*Request*: Restate, in full and unchanged, the entries that follow, but not their pictures.

*Stored data entries*:
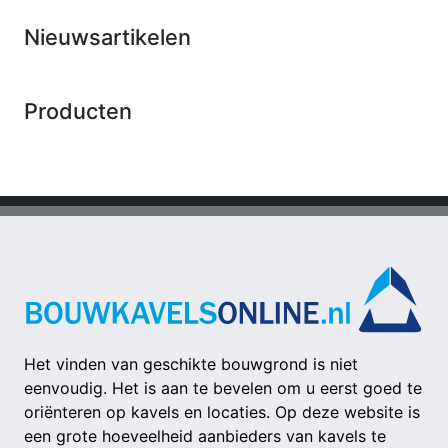
Nieuwsartikelen
Producten
Het vinden van geschikte bouwgrond is niet
eenvoudig. Het is aan te bevelen om u eerst goed te
oriënteren op kavels en locaties. Op deze website is
een grote hoeveelheid aanbieders van kavels te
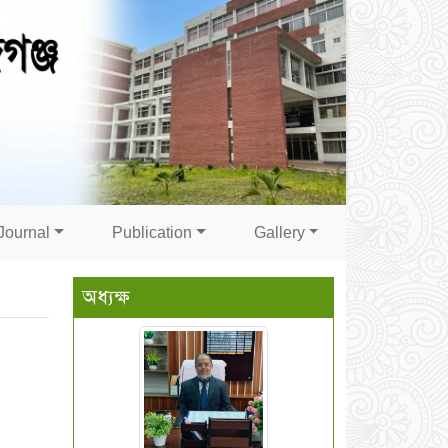
Journal
Publication
Gallery
অধ্যক্ষ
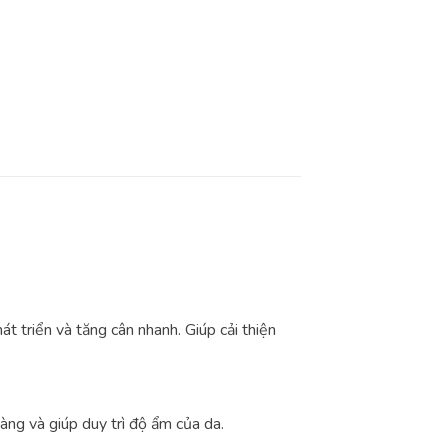
át triển và tăng cân nhanh. Giúp cải thiện
àng và giúp duy trì độ ẩm của da.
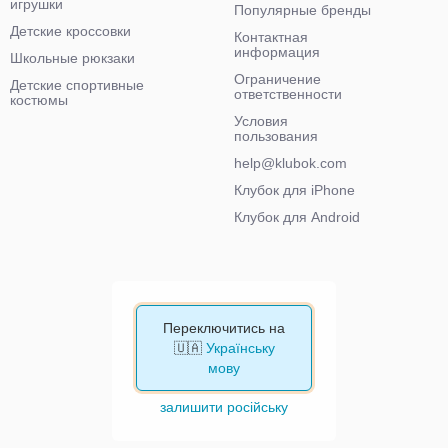
игрушки
Популярные бренды
Детские кроссовки
Контактная
информация
Школьные рюкзаки
Ограничение
Детские спортивные
ответственности
костюмы
Условия
пользования
help@klubok.com
Клубок для iPhone
Клубок для Android
Переключитись на
🇺🇦
Українську
мову
залишити російську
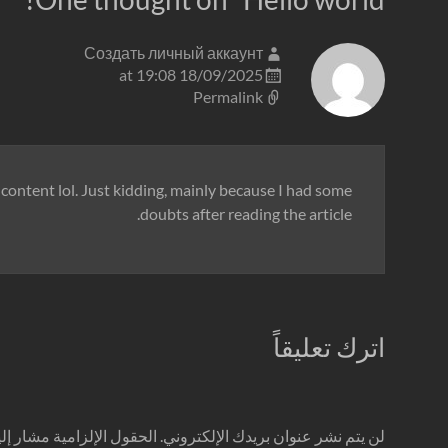
Создать личный аккаунт
18/09/2025 at 19:08
Permalink
e content lol. Just kidding, mainly because I had some
doubts after reading the article.
اترك تعليقاً
لن يتم نشر عنوان بريدك الإلكتروني.
الحقول الإلزامية مشار إليه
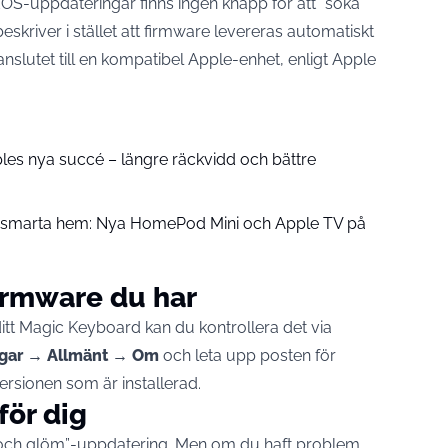
adOS-uppdateringar finns ingen knapp för att “söka”
eskriver i stället att firmware levereras automatiskt
 anslutet till en kompatibel Apple-enhet, enligt
Apple
pples nya succé – längre räckvidd och bättre
å smarta hem: Nya HomePod Mini och Apple TV på
firmware du har
 ditt Magic Keyboard kan du kontrollera det via
ingar → Allmänt → Om
och leta upp posten för
ersionen som är installerad.
för dig
era och glöm”-uppdatering. Men om du haft problem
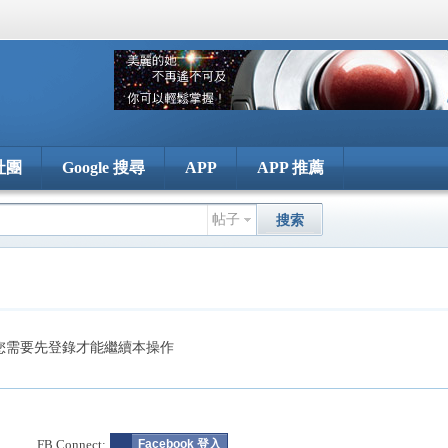
社團
Google 搜尋
APP
APP 推薦
帖子
搜索
您需要先登錄才能繼續本操作
FB Connect:
Facebook 登入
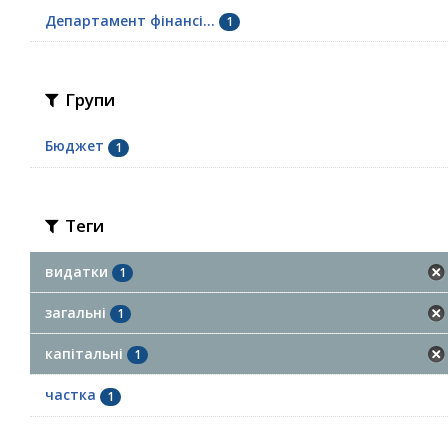
Департамент фінансі...
1
Групи
Бюджет
1
Теги
видатки
1
загальні
1
капітальні
1
частка
1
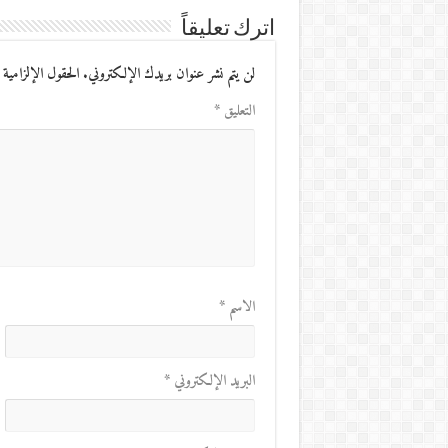
اترك تعليقاً
لن يتم نشر عنوان بريدك الإلكتروني.
الحقول الإلزامية 
التعليق
*
الاسم
*
البريد الإلكتروني
*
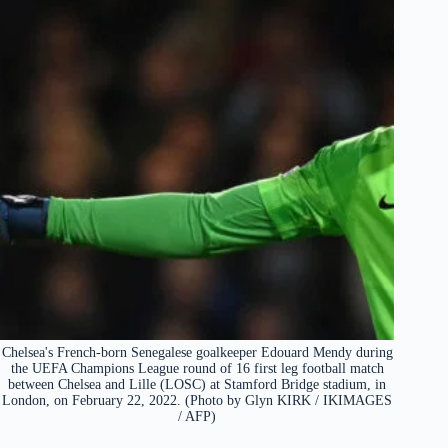
Chelsea's French-born Senegalese goalkeeper Edouard Mendy during
the UEFA Champions League round of 16 first leg football match
between Chelsea and Lille (LOSC) at Stamford Bridge stadium, in
London, on February 22, 2022. (Photo by Glyn KIRK / IKIMAGES
/ AFP)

*Completed exercise*:
Nieuwsartikelen
Producten
Het vinden van geschikte bouwgrond is niet
eenvoudig. Het is aan te bevelen om u eerst goed te
oriënteren op kavels en locaties. Op deze website is
een grote hoeveelheid aanbieders van kavels te
Journal
Publication
Gallery
অধ্যক্ষ
át triển và tăng cân nhanh. Giúp cải thiện
àng và giúp duy trì độ ẩm của da.
игрушки
Популярные бренды
Детские кроссовки
Контактная
информация
Школьные рюкзаки
Ограничение
Детские спортивные
ответственности
костюмы
Условия
пользования
help@klubok.com
Клубок для iPhone
Клубок для Android
Переключитись на
🇺🇦
Українську
мову
залишити російську
Создать личный аккаунт
18/09/2025 at 19:08
Permalink
e content lol. Just kidding, mainly because I had some
doubts after reading the article.
اترك تعليقاً
لن يتم نشر عنوان بريدك الإلكتروني.
الحقول الإلزامية مشار إليه
adOS-uppdateringar finns ingen knapp för att “söka”
eskriver i stället att firmware levereras automatiskt
 anslutet till en kompatibel Apple-enhet, enligt
Apple
pples nya succé – längre räckvidd och bättre
å smarta hem: Nya HomePod Mini och Apple TV på
firmware du har
 ditt Magic Keyboard kan du kontrollera det via
ingar → Allmänt → Om
och leta upp posten för
ersionen som är installerad.
för dig
era och glöm”-uppdatering. Men om du haft problem
社團
Google 搜尋
APP
APP 推薦
帖子
搜索
您需要先登錄才能繼續本操作
FB Connect:
Facebook 登入
Департамент фінансі...
1
Групи
Бюджет
1
Теги
видатки
1
загальні
1
капітальні
1
частка
1
اترك تعليقاً
لن يتم نشر عنوان بريدك الإلكتروني.
الحقول الإلزامية 
التعليق
*
الاسم
*
البريد الإلكتروني
*
Chelsea's French-born Senegalese goalkeeper Edouard Mendy during
the UEFA Champions League round of 16 first leg football match
between Chelsea and Lille (LOSC) at Stamford Bridge stadium, in
London, on February 22, 2022. (Photo by Glyn KIRK / IKIMAGES
/ AFP)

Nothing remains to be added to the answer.